En effet, «il est très difficile pour le gouvernement bangladais de déclarer ouverte sa frontière, car ceci pourrait encourager le gouvernement birman à continuer les atrocités et à pousser les Rohingyas dehors, jusqu’à atteindre son objectif final de nettoyage ethnique de la minorité musulmane de Birmanie», a expliqué John McKissick vendredi à la BBC.
L’échec d’Aung San Suu Kyi
En Birmanie, l'oppression étatique contre cette minorité n'est pas nouvelle. La loi sur la citoyenneté de 1982 a privé les Rohingyas de leur nationalité, ce qui rend beaucoup d'entre eux, notamment des enfants, apatrides.

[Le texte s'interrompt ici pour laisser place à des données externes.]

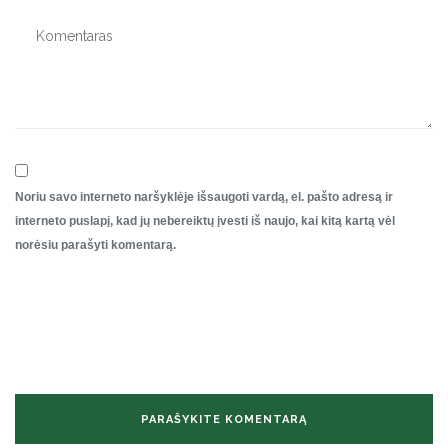
Noriu savo interneto naršyklėje išsaugoti vardą, el. pašto adresą ir
interneto puslapį, kad jų nebereiktų įvesti iš naujo, kai kitą kartą vėl
norėsiu parašyti komentarą.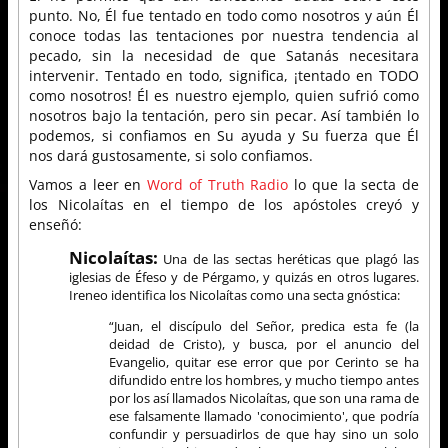
punto. No, Él fue tentado en todo como nosotros y aún Él
conoce todas las tentaciones por nuestra tendencia al
pecado, sin la necesidad de que Satanás necesitara
intervenir. Tentado en todo, significa, ¡tentado en TODO
como nosotros! Él es nuestro ejemplo, quien sufrió como
nosotros bajo la tentación, pero sin pecar. Así también lo
podemos, si confiamos en Su ayuda y Su fuerza que Él
nos dará gustosamente, si solo confiamos.
Vamos a leer en
Word of Truth Radio
lo que la secta de
los Nicolaítas en el tiempo de los apóstoles creyó y
enseñó:
Nicolaítas:
Una de las sectas heréticas que plagó las
iglesias de Éfeso y de Pérgamo, y quizás en otros lugares.
Ireneo identifica los Nicolaítas como una secta gnóstica:
“Juan, el discípulo del Señor, predica esta fe (la
deidad de Cristo), y busca, por el anuncio del
Evangelio, quitar ese error que por Cerinto se ha
difundido entre los hombres, y mucho tiempo antes
por los así llamados Nicolaítas, que son una rama de
ese falsamente llamado 'conocimiento', que podría
confundir y persuadirlos de que hay sino un solo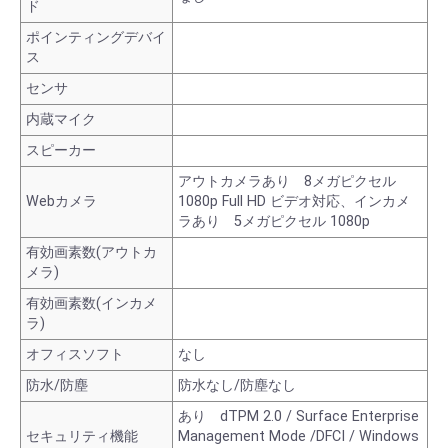
ド
ポインティングデバイ
ス
センサ
内蔵マイク
スピーカー
アウトカメラあり 8メガピクセル
Webカメラ
1080p Full HD ビデオ対応、インカメ
ラあり 5メガピクセル 1080p
有効画素数(アウトカ
メラ)
有効画素数(インカメ
ラ)
オフィスソフト
なし
防水/防塵
防水なし/防塵なし
あり dTPM 2.0 / Surface Enterprise
セキュリティ機能
Management Mode /DFCI / Windows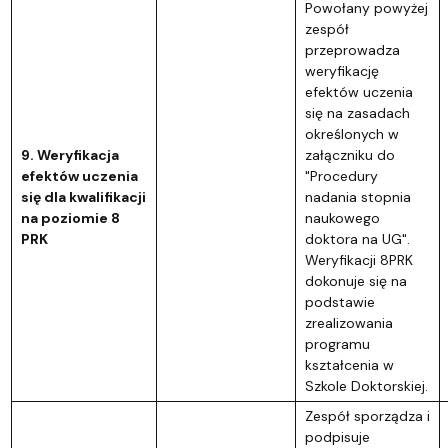
Powołany powyżej
zespół
przeprowadza
weryfikację
efektów uczenia
się na zasadach
określonych w
9. Weryfikacja
załączniku do
efektów uczenia
"Procedury
się dla kwalifikacji
nadania stopnia
na poziomie 8
naukowego
PRK
doktora na UG".
Weryfikacji 8PRK
dokonuje się na
podstawie
zrealizowania
programu
kształcenia w
Szkole Doktorskiej.
Zespół sporządza i
podpisuje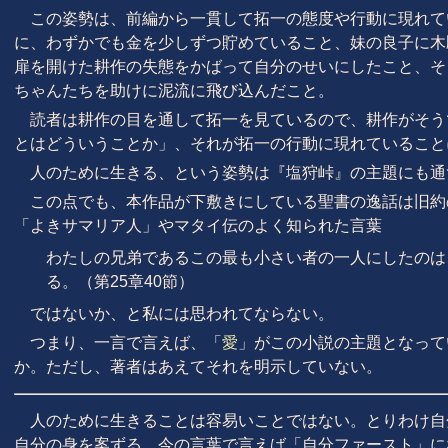
この姿勢は、前編から一貫して拓一の態度や行動に現れて
に、わずかでも金を少しずつ貯めていること、妹の良子に木
扉を開けた耕作の失態をかばって自分のせいにしたこと、そ
ちゃんたちを助けに泥流に飛び込んだこと。
読者は耕作の目を通して拓一を見ているので、耕作がそう
とはどういうことか」、それが拓一の行動に現れていること
人のために生きる、という姿勢は『塩狩峠』の主題にも通
この点でも、本作品が下敷きにしている聖書の逸話は旧約
「よきサマリア人」やマタイ伝のよく知られた言葉
わたしの兄弟であるこの最も小さい者の一人にしたのは
る。（第25章40節）
ではないか、と私には思われてならない。
つまり、一言で言えば、「
愛
」がこの小説の主題となって
か。ただし、著者はあえてそれを明示していない。
人のために生きることは容易いことではない。とりわけ自
自分の身を案ずる、今の言葉で言えば「自分ファースト」に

Dans son rapport 2015 sur la Birmanie, Human Rights Watch décrit : «Le recensement national effectué en mars et avril 2014 n'a pas permis aux Rohingyas de s'identifier comme tels et, selon les résultats publiés en septembre, 1,2 million de personnes dans l'Etat de Rakhine n'étaient pas comptabilisées dans le recensement. Le nombre de Rohingyas fuyant l'Etat de Rakhine par la route a considérablement augmenté en 2014, les estimations suggérant que 50 à 100 000 individus ont fui depuis début 2013.» A l'automne 2012, plus d'une centaine de personnes avaient été tuées et des dizaines de milliers déplacées lors de heurts violents entre Rohingyas et bouddhistes dans l'état de Rakhine.
Cette crise humanitaire fait se tourner les regards, une fois encore, vers Aung San Suu Kyi, conseillère d'Etat et ministre des Affaires étrangères, qui a promis le retour de la paix et la résolution de cette douloureuse question ethnico-religieuse. Sans succès. «Un groupe de travail censé mener une enquête sur les violations des droits de l'homme par l'armée birmane, dans l'ouest du pays, serait en train d'être formé, affirme Camille Cuisset, coordinatrice de l'association française Info Birmanie. Mais le plus urgent pour le gouvernement est de faire parvenir de l'aide humanitaire aux Rohingyas qui sont dans une situation de détresse.»